Untuk hal itu tak ada satupun masjid yang memungut biaya dari orang yang shalat di dalamnya. Bahkan ada sebagian masjid yang menyiapkan sarapan pagi untuk mereka yang shalat subuh berjamaah.

Shalat shubuh berjamaah di masjid, berdzikir sampai matahari terbit lalu shalat Isyraq dua rakaat adalah jalan ke surga. Pahalanya seperti mengerjakan haji dan umrah yang sempurna. Untuk kegiatan ini tidak ada pungutan biaya.

Dari Anas bin Malik radhiyallahu ‘anhu dia berkata, Rasulullah shallallahu ‘alaihi wa sallam bersabda,

« مَنْ صَلَّى الْغَدَاةَ فِى جَمَاعَةٍ ثُمَّ قَعَدَ يَذْكُرُ اللَّهَ حَتَّى تَطْلُعَ الشَّمْسُ ثُمَّ صَلَّى رَكْعَتَيْنِ كَانَتْ لَهُ كَأَجْرِ حَجَّةٍ وَعُمْرَةٍ تَامَّةٍ تَامَّةٍ تَامَّةٍ »

“Barangsiapa yang shalat subuh berjamaah, kemudian dia duduk – dalam riwayat lain: dia menetap di mesjid untuk berzikir kepada Allah sampai matahari terbit, kemudian dia shalat dua rakaat, maka dia akan mendapatkan (pahala) seperti pahala haji dan umrah, sempurna sempurna sempurna“[HR at-Tirmidzi (no. 586), dinyatakan hasan oleh at-Tirmidzi dan syaikh al-Albani dalam “Silsilatul ahaditsish shahihah” (no. 3403)]

Berdzikir adalah jalan ke surga. Hanya modal “komat kamit” pahala yang besar disediakan dan kesuksesan akan diraih tanpa dipungut biaya sedikitpun.

يَا أَيُّهَا الَّذِينَ آمَنُوا إِذَا لَقِيتُمْ فِئَةً فَاثْبُتُوا وَاذْكُرُوا اللَّهَ كَثِيرًا لَعَلَّكُمْ تُفْلِحُونَ

_Hai orang-orang yang beriman. apabila kamu memerangi pasukan (musuh), maka berteguh hatilah kamu dan sebutlah (nama) Allah sebanyak-banyaknya agar kamu beruntung._ [Qs, 8: 45]

Mengeluarkan zakat itu adalah jalan ke surga.

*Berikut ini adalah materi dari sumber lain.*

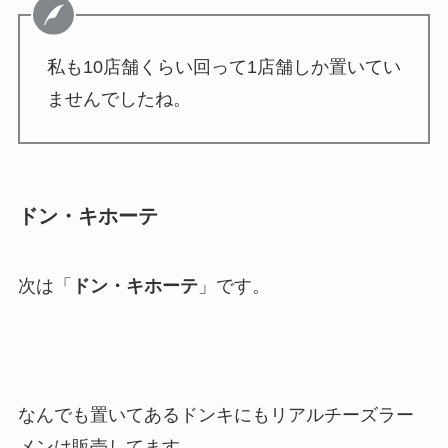
私も10店舗くらい回って1店舗しか置いてい
ませんでしたね。
ドン・キホーテ
次は「
ドン・キホーテ
」です。
なんでも置いてあるドンキにもリアルチーズラー
メンは販売してます。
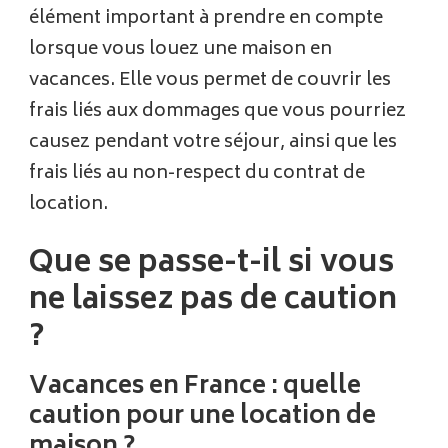
élément important à prendre en compte
lorsque vous louez une maison en
vacances. Elle vous permet de couvrir les
frais liés aux dommages que vous pourriez
causez pendant votre séjour, ainsi que les
frais liés au non-respect du contrat de
location.
Que se passe-t-il si vous
ne laissez pas de caution
?
Vacances en France : quelle
caution pour une location de
maison ?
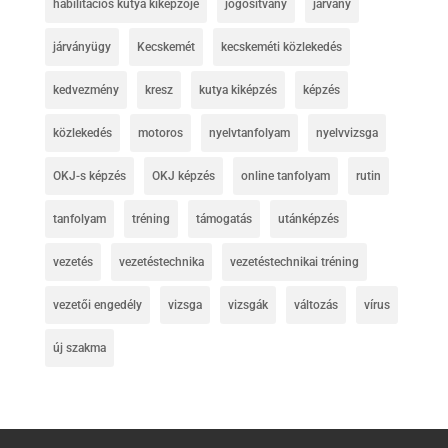
habilitációs kutya kiképzője
jogosítvány
járvány
járványügy
Kecskemét
kecskeméti közlekedés
kedvezmény
kresz
kutya kiképzés
képzés
közlekedés
motoros
nyelvtanfolyam
nyelvvizsga
OKJ-s képzés
OKJ képzés
online tanfolyam
rutin
tanfolyam
tréning
támogatás
utánképzés
vezetés
vezetéstechnika
vezetéstechnikai tréning
vezetői engedély
vizsga
vizsgák
változás
vírus
új szakma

Allah menjanjikan balasan sampai kelipatan 700 kali lipat.

مَثَلُ الَّذِينَ يُنْفِقُونَ أَمْوَالَهُمْ فِي سَبِيلِ اللَّهِ كَمَثَلِ حَبَّةٍ أَنْبَتَتْ سَبْعَ سَنَابِلَ فِي كُلِّ سُنْبُلَةٍ مِائَةُ حَبَّةٍ ۗ وَاللَّهُ يُضَاعِفُ لِمَنْ يَشَاءُ ۗ وَاللَّهُ وَاسِعٌ عَلِيمٌ

_Perumpamaan (nafkah yang dikeluarkan oleh) orang-orang yang menafkahkan hartanya di jalan Allah adalah serupa dengan sebutir benih yang menumbuhkan tujuh bulir, pada tiap-tiap bulir seratus biji. Allah melipat gandakan (ganjaran) bagi siapa yang Dia kehendaki. Dan Allah Maha Luas (karunia-Nya) lagi Maha Mengetahui._ (Qs, 2:261)

Dalam setahun hanya diminta mengeluarkan 2.5 persen dari Harta kekayaannya yang wajib dizakati. Jika ia punya uang cash 100 juta, maka hanya diminta untuk disisihkan 2.5 juta saja. Itu sangat ringan.

Puasa di Bulan Ramadhan adalah jalan ke surga. Dengan pahala yang hanya Allah yang tahu betapa besarnya, tidak ada yang pernah dimintai uang untuk puasa.

Rasulullah shallallahu ‘alaihi wasallam bersabda:

مَنْ صَامَ رَمَضَانَ إِيْمَانًا وَاحْتِسَابًا غُفِرَ لَهُ مَا تَقَدَّمَ مِنْ ذَنْبِهِ

_”Barang siapa yang berpuasa Ramadhan karena iman dan mengharap pahala dari Allah Ta’ala, akan diampuni dosa-dosanya yang telah lalu.””_(Muttafaqun ‘alaih)

Haji jalan menuju surga.

Dari Abu Hurairah, Rasulullah shallallahu ‘alaihi wa sallam bersabda,

وَالْحَجُّ الْمَبْرُورُ لَيْسَ لَهُ جَزَاءٌ إِلاَّ الْجَنَّةُ

_“Dan haji mabrur tidak ada balasan yang pantas baginya selain surga.”_(HR. Bukhari no. 1773 dan Muslim no. 1349).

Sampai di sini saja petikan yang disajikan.